# Start of Selected passage

Meet the Women in Tech: Coding poet Joy Buolamwini

As part of our Women in Tech series, SI News introduces you to inspiring women on the tech scene. This week, we meet the leader of the Algorithmic Justice League, Joy Buolamwini.

Meet the Women in Tech: Coding poet Joy Buolamwini
Photo: Joy Buolamwini at Stockholm's Women in Tech 2018 event

If there’s anyone who can make you feel like an underachiever, it’s Joy Buolamwini. Not only is the twentysomething a PhD student in social impact technology at the MIT Media Lab, she also holds a master's degree in Learning and Technology from Oxford University and a bachelor's degree in Computer Science from the Georgia Institute of Technology.

However, her day-to-day life doesn’t only involve research – as she admits to SI News – but Joy also gives “talks and consults with representatives from companies, governments and civil society on how to make technology more inclusive or how to mitigate the harms that come from technologies”.

What is the Algorithmic Justice League?

# End of Selected passage
# Start of Record excerpts

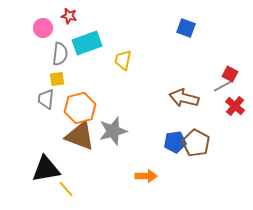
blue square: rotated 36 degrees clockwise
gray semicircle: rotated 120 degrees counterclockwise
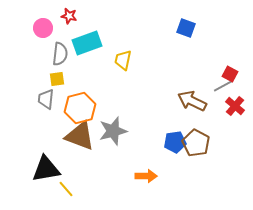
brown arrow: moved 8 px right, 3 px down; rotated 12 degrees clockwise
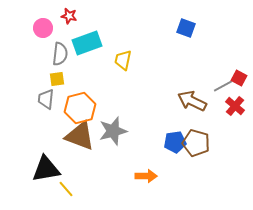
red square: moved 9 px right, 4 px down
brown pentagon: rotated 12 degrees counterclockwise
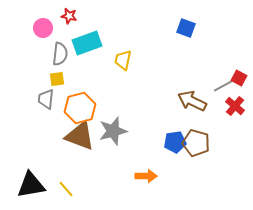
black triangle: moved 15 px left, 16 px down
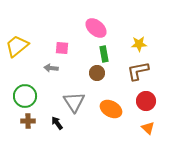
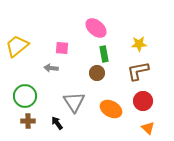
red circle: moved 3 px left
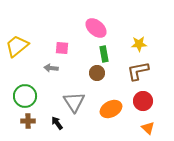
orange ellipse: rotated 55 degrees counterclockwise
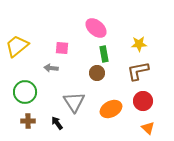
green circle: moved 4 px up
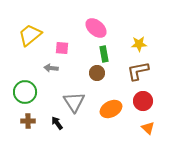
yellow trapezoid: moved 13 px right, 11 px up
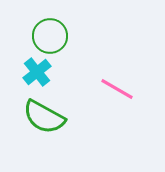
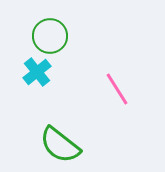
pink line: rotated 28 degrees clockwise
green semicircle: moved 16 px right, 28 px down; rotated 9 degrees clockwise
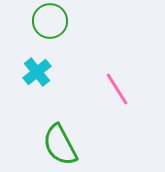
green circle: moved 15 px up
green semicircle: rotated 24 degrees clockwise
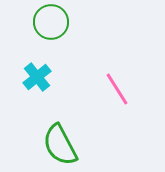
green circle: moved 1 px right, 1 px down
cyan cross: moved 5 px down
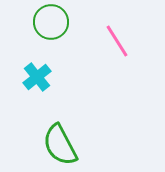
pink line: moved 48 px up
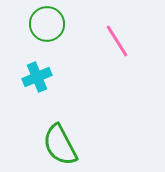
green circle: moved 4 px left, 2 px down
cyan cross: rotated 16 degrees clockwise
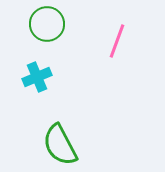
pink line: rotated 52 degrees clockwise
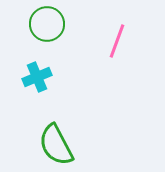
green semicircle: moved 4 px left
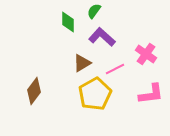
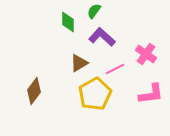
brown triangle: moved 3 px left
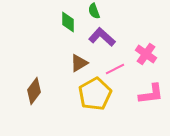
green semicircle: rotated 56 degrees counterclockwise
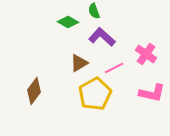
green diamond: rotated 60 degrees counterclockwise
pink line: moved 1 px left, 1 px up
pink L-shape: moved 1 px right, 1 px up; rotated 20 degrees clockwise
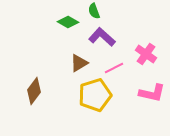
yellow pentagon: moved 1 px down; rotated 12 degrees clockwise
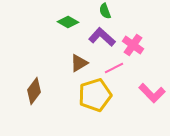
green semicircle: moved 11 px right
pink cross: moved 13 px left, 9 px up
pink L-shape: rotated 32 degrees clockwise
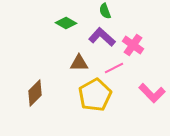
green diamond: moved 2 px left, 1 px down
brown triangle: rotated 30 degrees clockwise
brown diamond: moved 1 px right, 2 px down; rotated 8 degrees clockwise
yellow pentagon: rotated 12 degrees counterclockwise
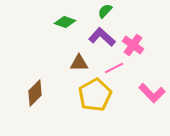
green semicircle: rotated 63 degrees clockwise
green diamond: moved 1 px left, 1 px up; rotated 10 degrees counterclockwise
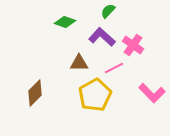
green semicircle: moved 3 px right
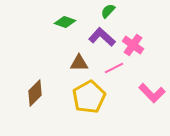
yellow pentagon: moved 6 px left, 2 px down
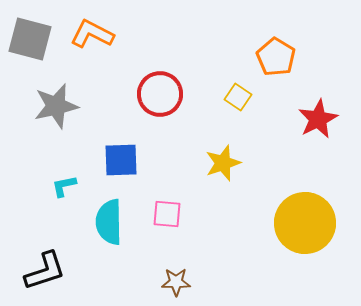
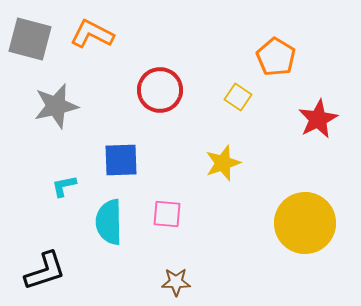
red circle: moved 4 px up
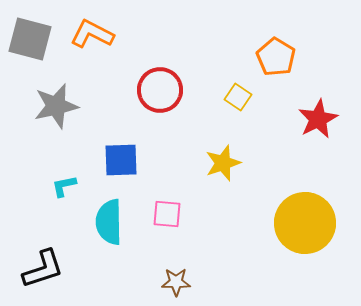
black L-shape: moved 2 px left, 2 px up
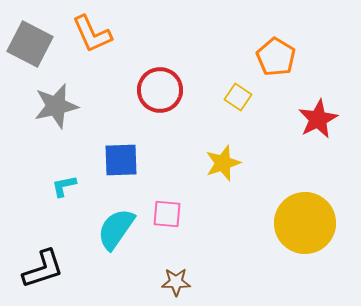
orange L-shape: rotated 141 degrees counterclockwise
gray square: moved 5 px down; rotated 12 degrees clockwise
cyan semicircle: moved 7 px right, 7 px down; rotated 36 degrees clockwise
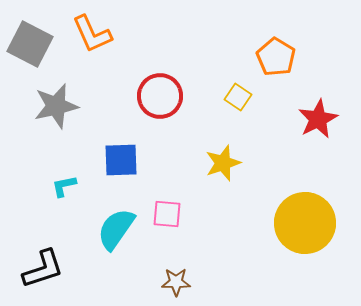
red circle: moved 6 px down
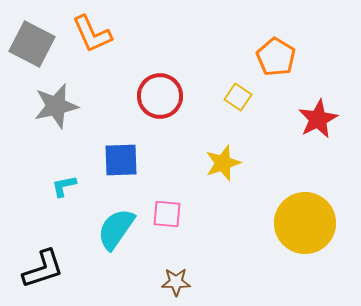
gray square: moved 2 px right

# End of Record excerpts

Exercise task 1
In the profile of Joy Buolamwini, which university granted her master's degree?
Exercise task 2
List every place of study that the profile of Joy Buolamwini connects with her degrees, past or in progress.

Written response 1
Oxford University, where she earned a master's degree in Learning and Technology.

Written response 2
- MIT Media Lab (PhD in social impact technology, in progress)
- Oxford University (master's degree in Learning and Technology)
- Georgia Institute of Technology (bachelor's degree in Computer Science)